FUTURE ALOOF

MIKEAL ROGERS

Conference Cause and Effect

People rarely write about how a conference makes them “feel”. Adam Crabtree has written something which makes him one of the rare exceptions.

The most encouraging part of Adam’s story is how in 2 years he went from being an attendee to a speaker and local meetup organizer. Most people don’t know this but the goal of NodeConf, JSConf, and most community conferences is this exact thing!

From the start, community conferences are so named because they exist to “build community.” Being run by the community, or some portion of it, is less important than the purpose of the conference. I’ve said this many times, but a conference without a purpose is like a product without a purpose: useless.

Different events have different realities but many share the same goal, to build community. The reality for conferences like JSConf, NodeConf, TXJS, LXJS, etc., is that these events will sell out, and they’ll likely sell out quickly. The size is kept small, for a variety of reasons, chief among them that a more intimate environment is a better one to build person-to-person connections and that is what strengthens the community.

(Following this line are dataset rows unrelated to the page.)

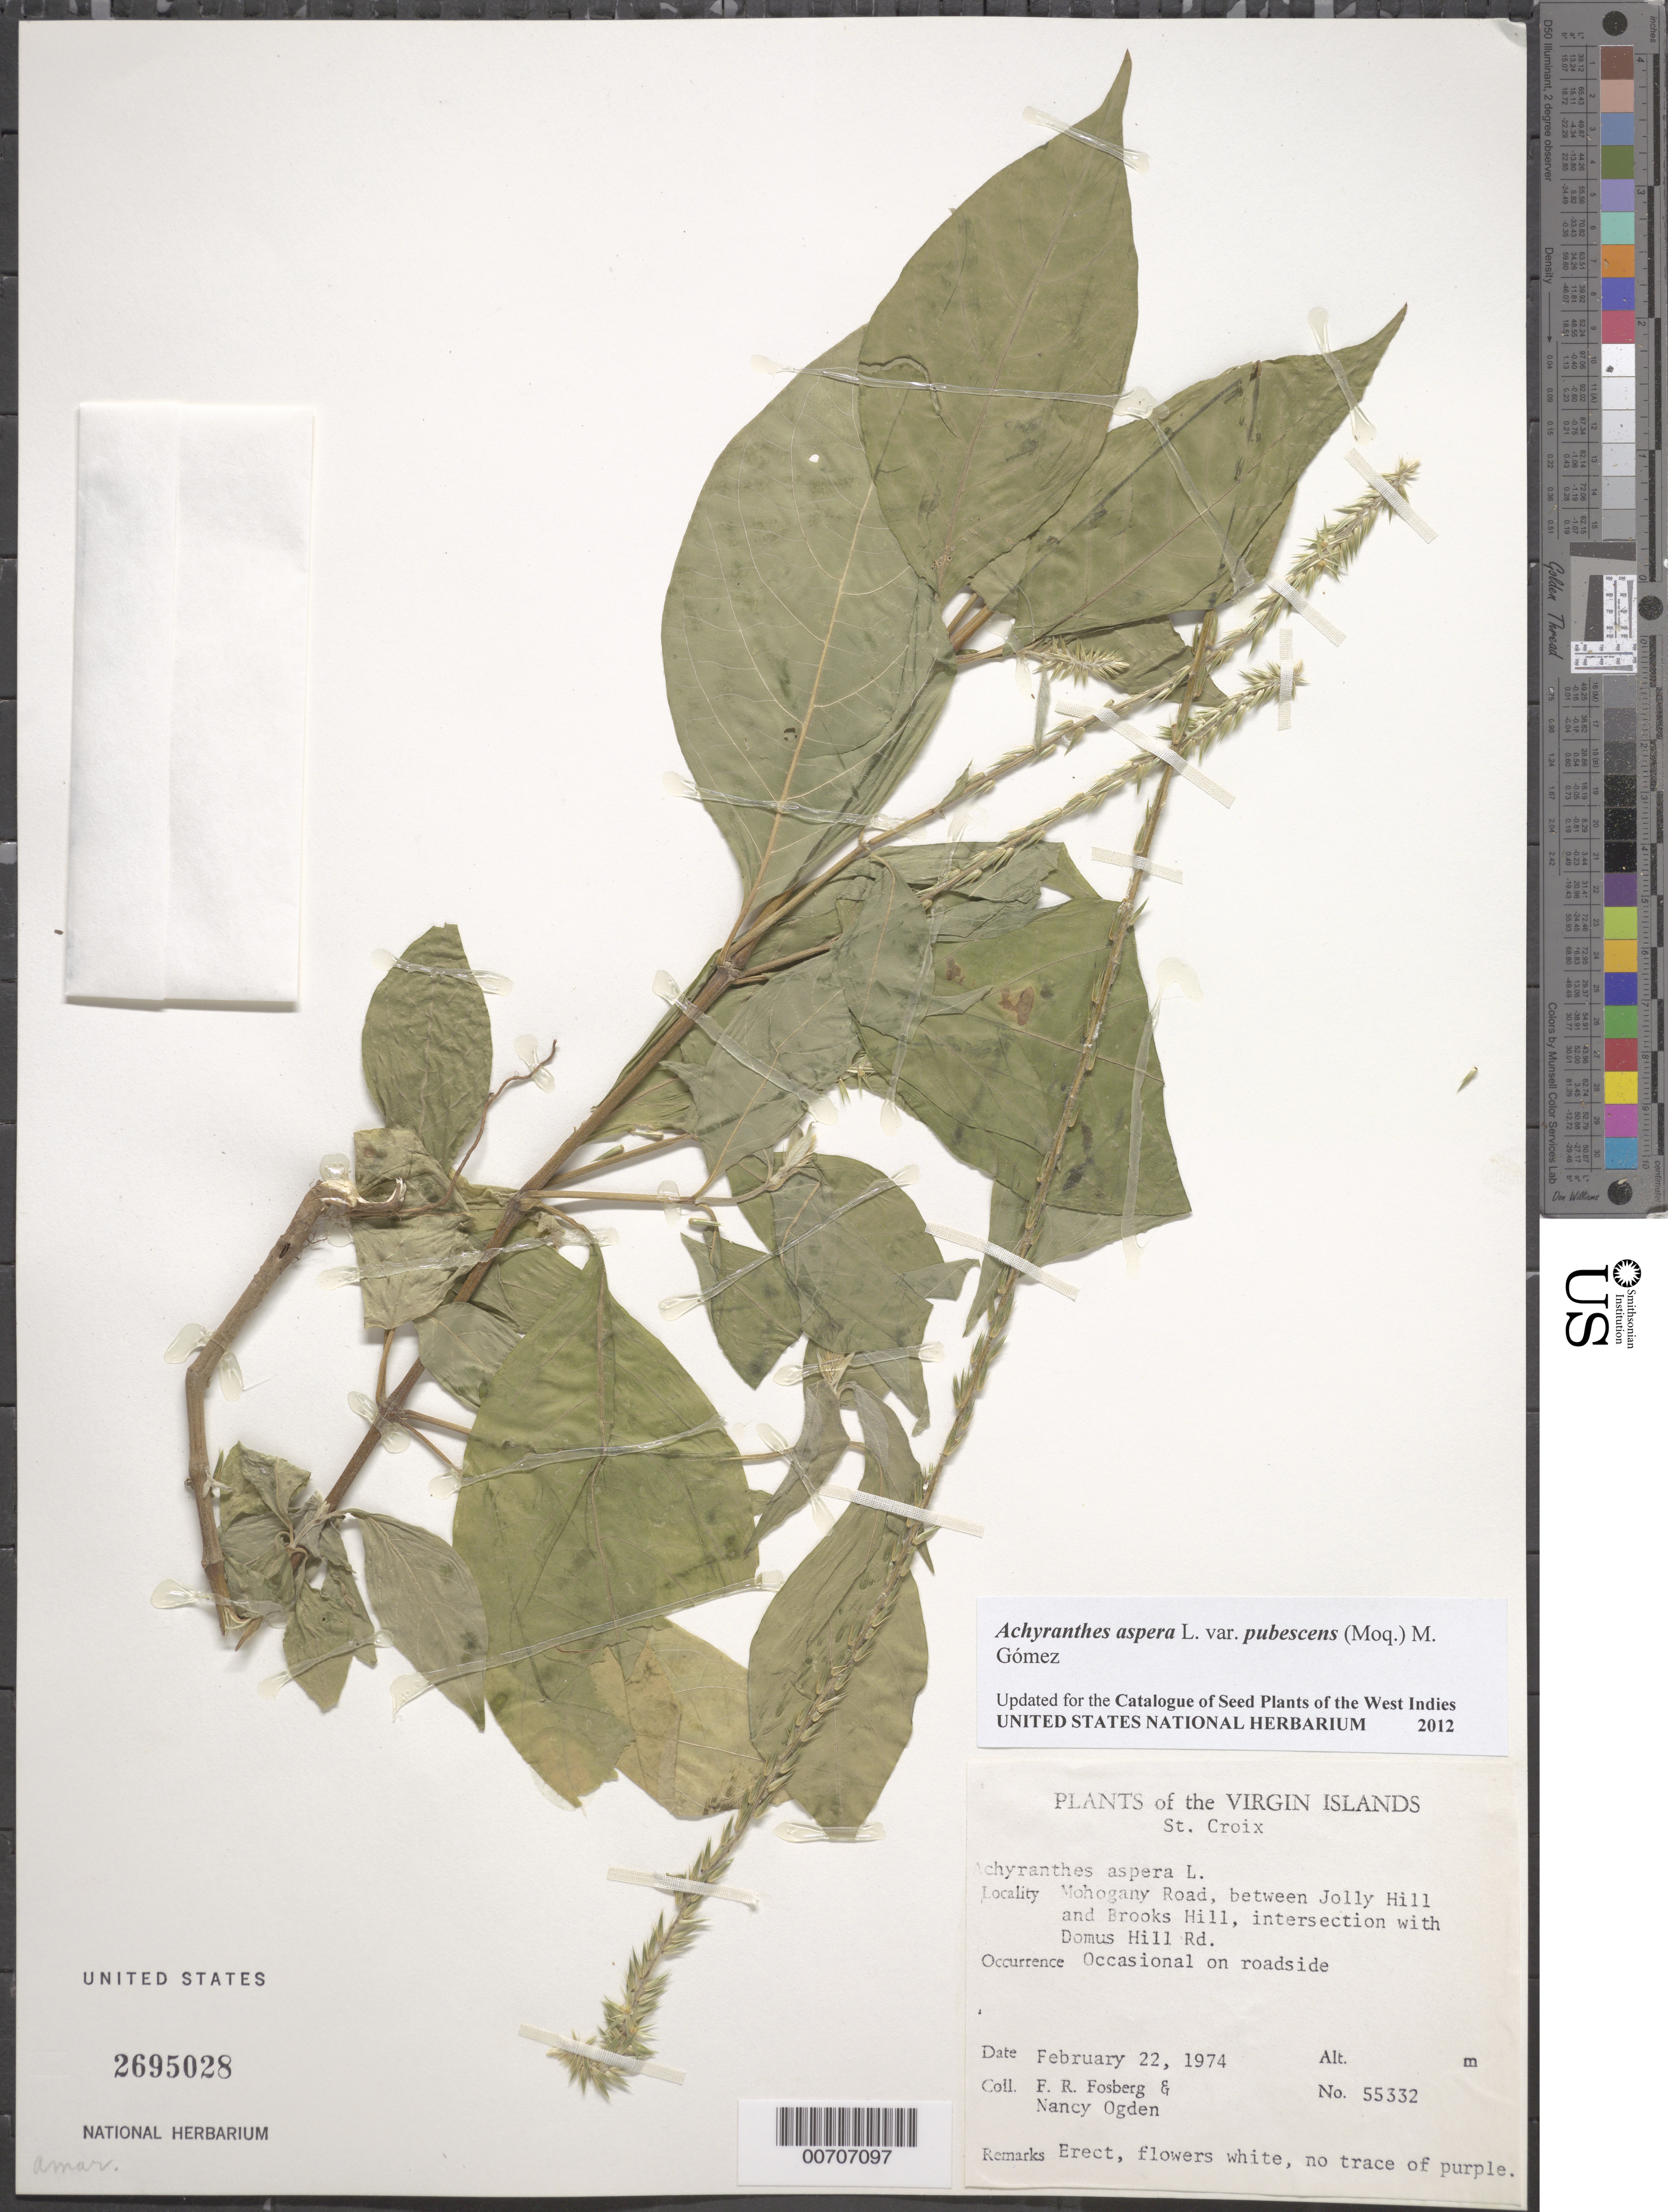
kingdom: Plantae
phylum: Tracheophyta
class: Magnoliopsida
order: Caryophyllales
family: Amaranthaceae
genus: Achyranthes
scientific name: Achyranthes aspera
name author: L.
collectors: F. R. Fosberg & N. Ogden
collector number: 55332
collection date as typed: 22 Feb 1974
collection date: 1974-02-22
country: U.S. Virgin Islands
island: St. Croix Island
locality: Mohogany Road, btw. Jolly Hill and Brooks Hill, intersection w/Domus Hill Rd.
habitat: Roadside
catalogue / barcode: US 2695028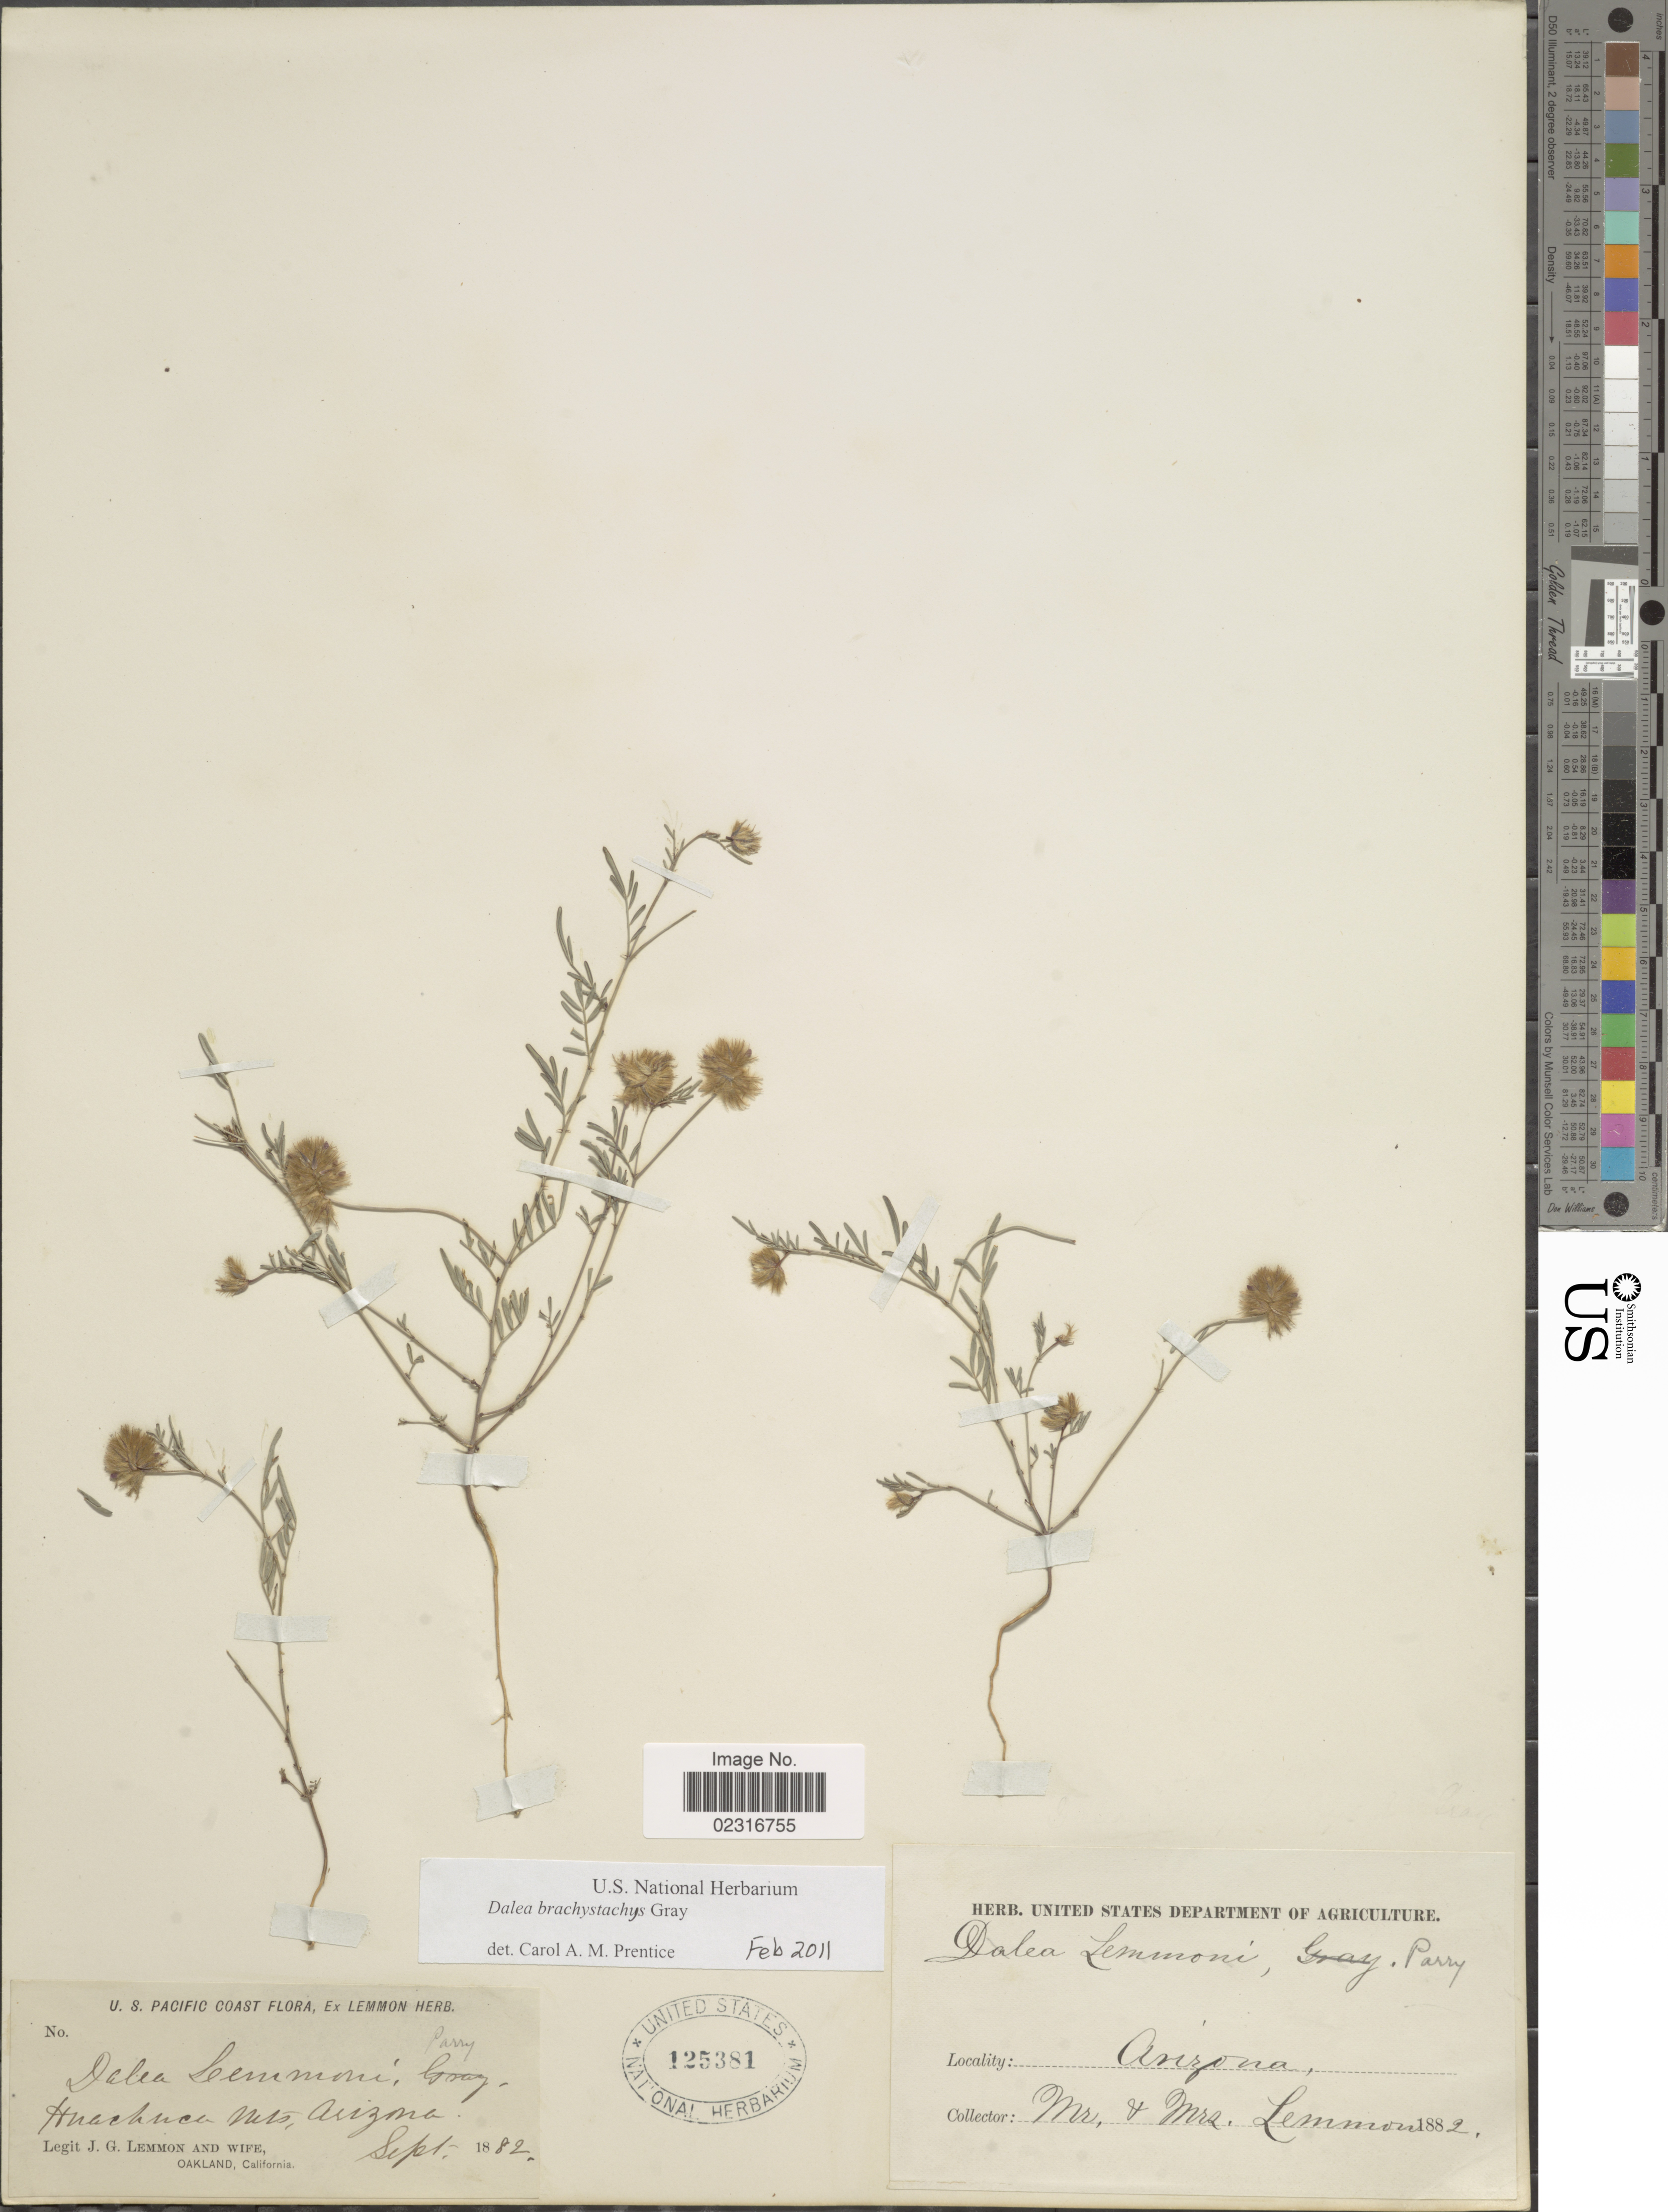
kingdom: Plantae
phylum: Tracheophyta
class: Magnoliopsida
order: Fabales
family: Fabaceae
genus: Dalea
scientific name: Dalea brachystachys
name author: A. Gray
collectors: J. Lemmon & Mrs. J. G. Lemmon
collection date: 1882-09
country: United States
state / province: Arizona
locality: Huachuca Mts.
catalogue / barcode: US 125381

Conferences of a small size that sell out quickly have an opportunity to appeal to a different slice of the community than bigger conferences or conferences that lack the same level of demand. If you read Clay Shirky or Seth Godin you’re probably very used to how communities and person-to-person networks are structured. A somewhat centralized group of people drive the community forward, and each one of them influences a larger group of people, who in turn influence more people, and on and on. People who advocate the most broadly are supernodes. In the development world our supernodes are bloggers, speakers and organizers of local meetups and conferences.

When a conference is in high demand it’s sure to attract people that are passionate and motivated. If the goal is to strengthen and grow the community then these conferences offer the opportunity to turn these attendees into supernodes.

I view every attendee at NodeConf as a future speaker or organizer, without exception.

There is a lot we do to ensure our environment is conducive to our desired outcomes. While we pay for travel and hotel for speakers, we don’t have a speaker’s dinner. We don’t want the speakers “coupling up,” we want them to be out and about socializing with the other attendees when they aren’t on stage. We do all that we can to make it clear that organizers and speakers were just developers that nobody knew slaving away in a cubicle in relative obscurity before they found a culture they were excited enough about to evangelize.

The best part about all this: it’s working.

Our refusal to make conferences bigger has led to more small events (which we help out with whenever we can). Since the first JSConf, community JavaScript events have more than doubled every year (I think they tripled this year). There are more meetups, more speakers, and the community has grown by leaps and bounds.

When people talk about these events being “exclusionary” I do have to laugh a little. In a way, nothing could be further from the truth, we want everyone to come and to love JavaScript and to become another one of its advocates. But at the same time, it is a little true, it is exclusionary in that we mean to exclude people who don’t really care. These events are part of our shared culture and we don’t really mean to include people who view this as “just a job” because this isn’t just a job for us.

In the end, I’m more excited to hear about a new event than I am to hear praise for an event I’ve done. I’ve dedicated a not so insignificant amount of my time to helping others get up and running and it has been deeply rewarding. The end result is that my community is bigger, stronger, and I have many new interesting people to talk to and learn from around the world.